TASK REQUIREMENTS - Select every line below that contains the word "enfants", and copy each of those lines.

*** PROVIDED RECORDS ***

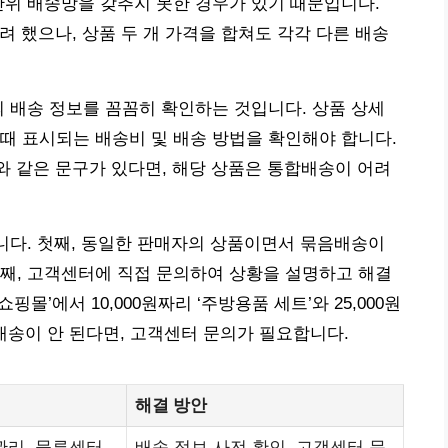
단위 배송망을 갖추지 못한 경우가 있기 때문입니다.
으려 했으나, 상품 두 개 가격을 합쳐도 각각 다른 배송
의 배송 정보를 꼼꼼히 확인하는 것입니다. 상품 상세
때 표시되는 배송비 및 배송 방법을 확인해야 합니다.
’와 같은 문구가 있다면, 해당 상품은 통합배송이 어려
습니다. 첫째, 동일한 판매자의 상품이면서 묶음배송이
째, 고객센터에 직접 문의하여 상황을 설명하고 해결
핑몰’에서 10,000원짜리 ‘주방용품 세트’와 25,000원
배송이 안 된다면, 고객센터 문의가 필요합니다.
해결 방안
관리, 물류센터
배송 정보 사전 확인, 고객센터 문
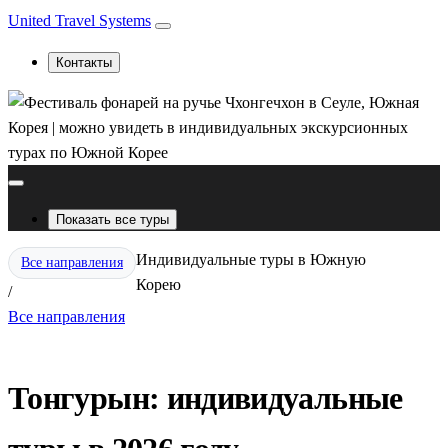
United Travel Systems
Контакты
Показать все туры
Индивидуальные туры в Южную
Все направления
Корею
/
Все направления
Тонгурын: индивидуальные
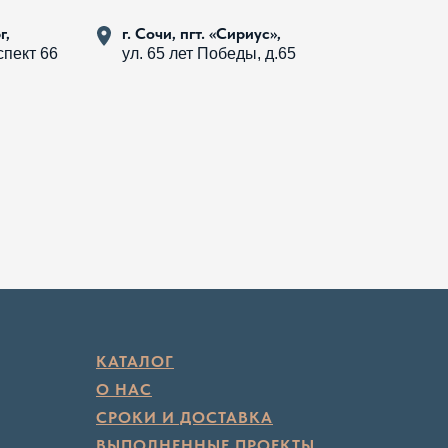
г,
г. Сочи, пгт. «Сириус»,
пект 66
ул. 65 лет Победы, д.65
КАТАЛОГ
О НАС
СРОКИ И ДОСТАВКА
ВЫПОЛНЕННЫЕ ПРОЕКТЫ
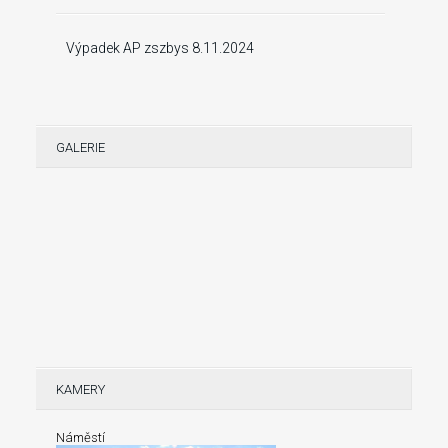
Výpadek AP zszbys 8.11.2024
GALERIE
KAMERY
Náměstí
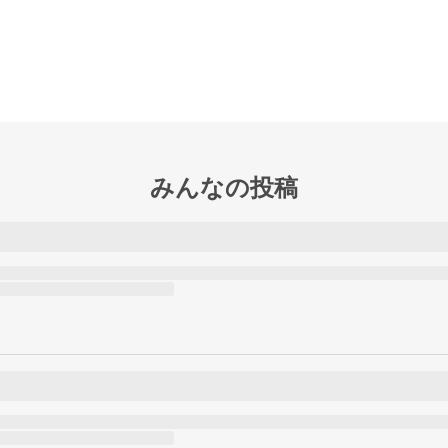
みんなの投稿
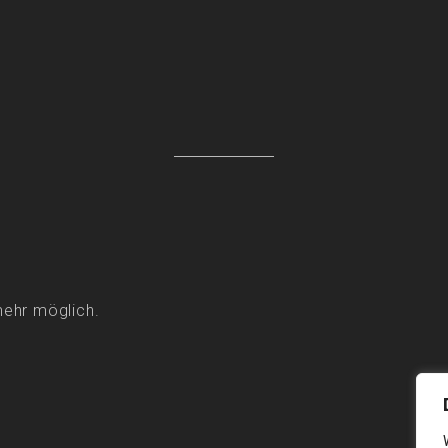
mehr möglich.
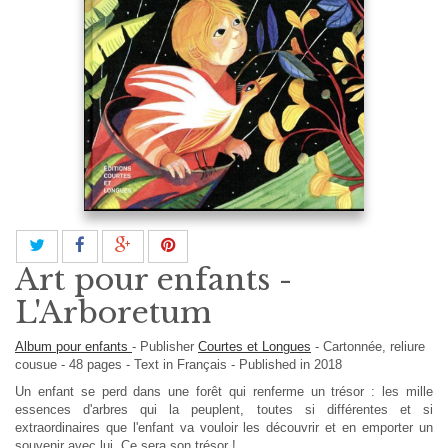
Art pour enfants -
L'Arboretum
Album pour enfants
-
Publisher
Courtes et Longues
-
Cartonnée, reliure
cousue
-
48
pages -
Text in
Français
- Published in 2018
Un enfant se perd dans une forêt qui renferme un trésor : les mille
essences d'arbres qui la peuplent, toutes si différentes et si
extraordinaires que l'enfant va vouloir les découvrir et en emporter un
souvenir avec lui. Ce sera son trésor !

*** End of PROVIDED RECORDS ***
*** PROVIDED RECORDS ***

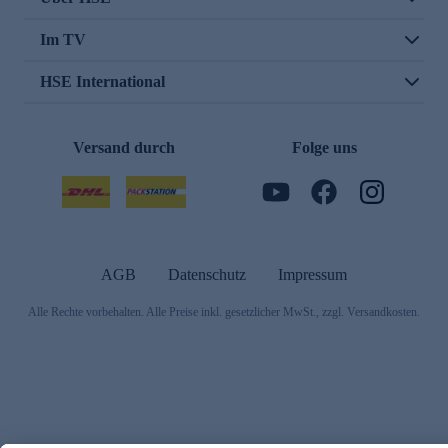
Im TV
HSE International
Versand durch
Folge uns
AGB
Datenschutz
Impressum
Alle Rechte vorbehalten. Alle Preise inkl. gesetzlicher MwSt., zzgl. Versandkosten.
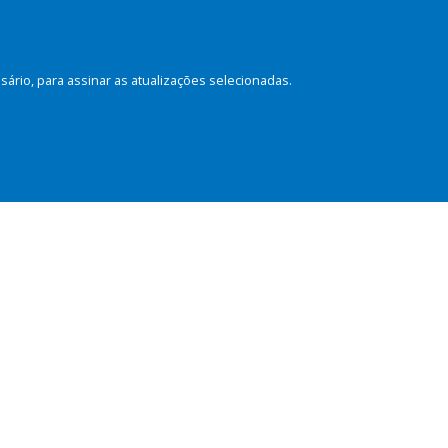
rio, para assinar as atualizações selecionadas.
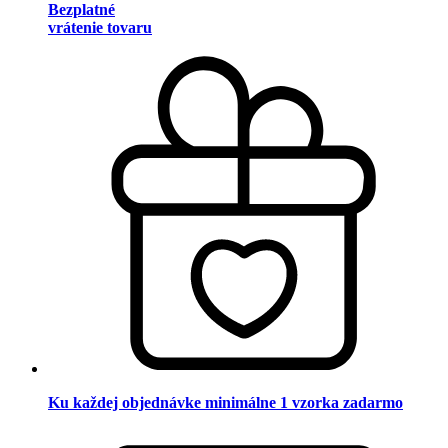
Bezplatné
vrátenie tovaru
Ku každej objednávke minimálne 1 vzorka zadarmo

*** End of PROVIDED RECORDS ***

EXPECTED ANSWER -
Art pour enfants -
Album pour enfants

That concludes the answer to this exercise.